The less than 1 per cent of cases where serious criminality was discovered rendered the border crosser ineligible to begin the process of claiming asylum.
Non-governmental organizations and UN Refugee Agency officials made regular checks and were very positive on how the situations was being dealt with, Goodale reported.
Stream Reduced to A Trickle
The stream of asylum crossing the Quebec border has reduced to a trickle in September, with under 50 per day now arriving after numbers peaked in the several hundreds during July and August.
The government information campaign combined with the start of the school year, is believed to be behind the dramatic reduction in numbers. Parents, no matter what their background, are always reluctant to move their children during the school year. It will also support the argument that the majority of current asylum seekers are in fact economic queue jumpers, seeking a faster entry into Canada.
Government numbers show nearly 7,000 people crossed the Quebec border in July and early August, with 2,700 of them under 18.
Several temporary shelters were set up for newcomers, including one in Cornwall, Ontario, near the Quebec border.
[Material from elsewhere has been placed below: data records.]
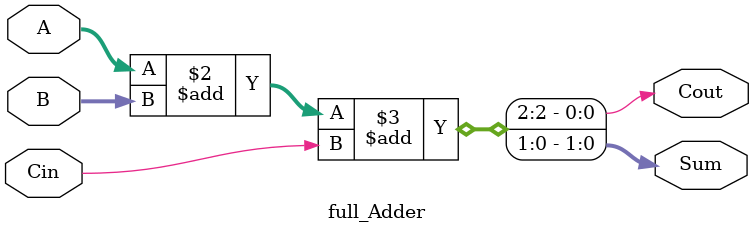
<source format=v>
module full_Adder(
    input [1:0] A,  //2-bit input for A
    input [1:0] B,  
    input Cin,
    output reg [1:0] Sum,
    output reg Cout
);

always @ (A or B or Cin)
begin
    {Cout, Sum}=A+B+Cin;
end
endmodule
</source>
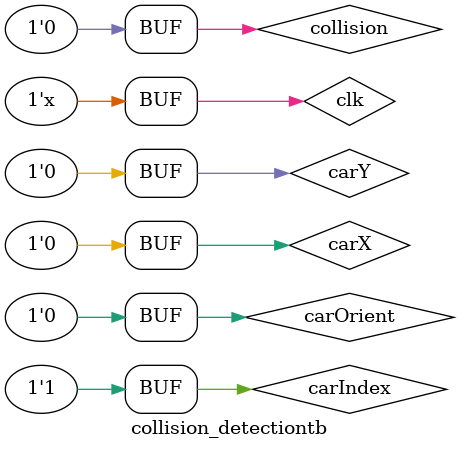
<source format=v>
`timescale 1ns / 1ps


module collision_detectiontb;

	// Inputs
	reg clk;
	reg carX;
	reg carY;
	reg carOrient;
	reg carIndex;
	reg collision;

	// Instantiate the Unit Under Test (UUT)
	collision_detection uut (
		.clk(clk), 
		.carX(carX), 
		.carY(carY), 
		.carOrient(carOrient), 
		.carIndex(carIndex), 
		.collision(collision)
	);

	initial begin
		// Initialize Inputs
		carX = 0;
		carY = 0;
		carOrient = 0;
		carIndex = 0;
		collision = 0;
		clk = 0;

		// Wait 100 ns for global reset to finish
		#100;
		carX = 10;
		carY = 10;
		carOrient = 1;
		carIndex = 0;
		
		#100
		carX = 10;
		carY = 20;
		carOrient = 0;
		carIndex = 1;
		// Add stimulus here

	end
   always #5 clk = ~clk;
	
endmodule


</source>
Others included Montreal’s Olympic Stadium, an old hospital and a school. A makeshift border camp was also set up by the Canadian army to act as an initial processing centre.
A federal-provincial taskforce was formed in response to the situation, including federal Immigration Minister Hussen, Quebec Immigration Minister Kathleen Weill and Ralph Goodale, federal Minister of Public Safety.
Safe Third Country Agreement
There have been several calls for Canada to suspend the Safe Third Country Agreement with the U.S., which says an asylum seeker must make their claim in the first country to which they arrive. The agreement is the reason why those coming from the U.S. are electing to cross the border at remote locations, with the aim of getting arrested and entering the Canadian immigration system. Such individuals would otherwise not qualify to submit a claim as the Safe Third Country Agreement would prevent them from doing so.
However, with negotiations currently ongoing for the renegotiation of NAFTA, Canada will not want to do anything to harm its bargaining position with the USA.
Although the numbers show a marked increase, they are low when compared to the migrant crisis facing Europe. Italy received nearly 11,500 asylum seekers in July, down from more than 23,500 in June. Meanwhile, Germany has 250,000 asylum cases pending compared to 21,000 in Canada. Spain and its territories have received nearly 13,000 asylum seekers so far in 2017.